Work instruction »
Reproduce the stretch from the line containing "Which series has" through the end of the entries, swapping "series" for "line" and changing nothing else. Omit the pictures from your output.

----- Given records -----

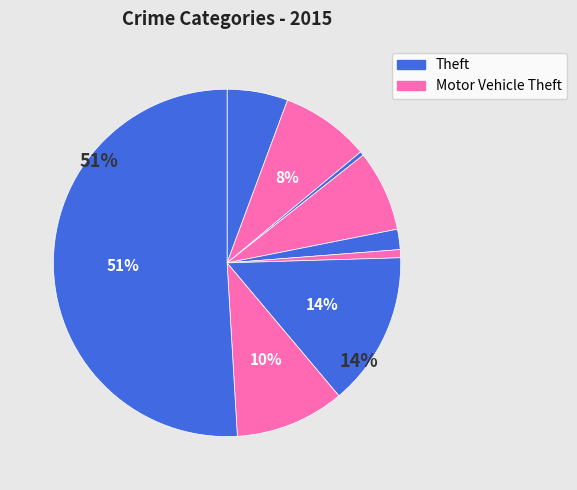

How many slices are in this pie chart?

9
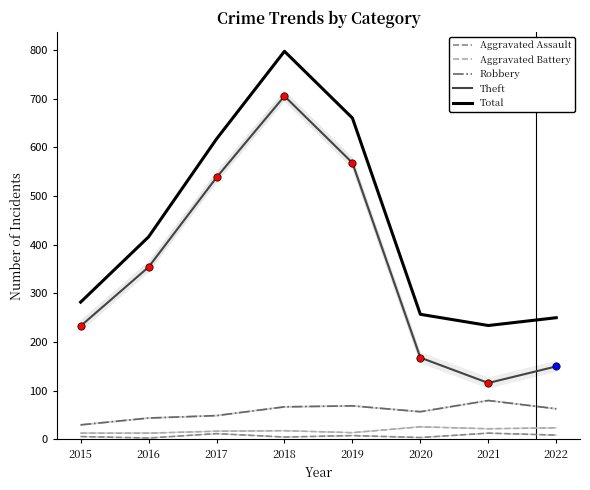

Which series has the largest Y range (max minus min)?

Theft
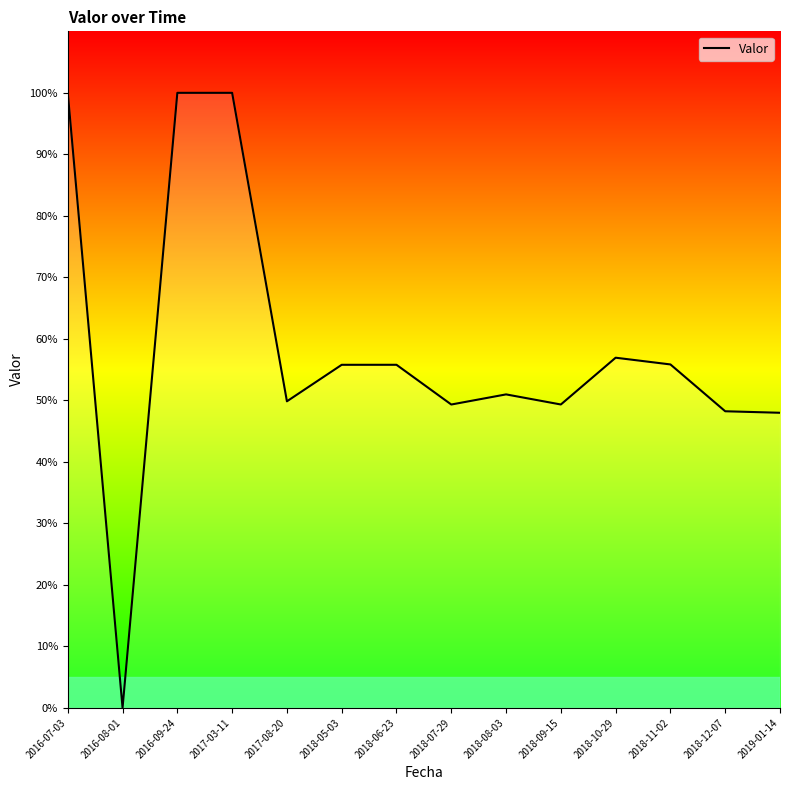

True or false: the data shows 0.9 at 2018-09-15.

False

-----

Exercise answer »
Which line has the largest Y range (max minus min)?

Theft

True or false: the data shows 0.9 at 2018-09-15.

False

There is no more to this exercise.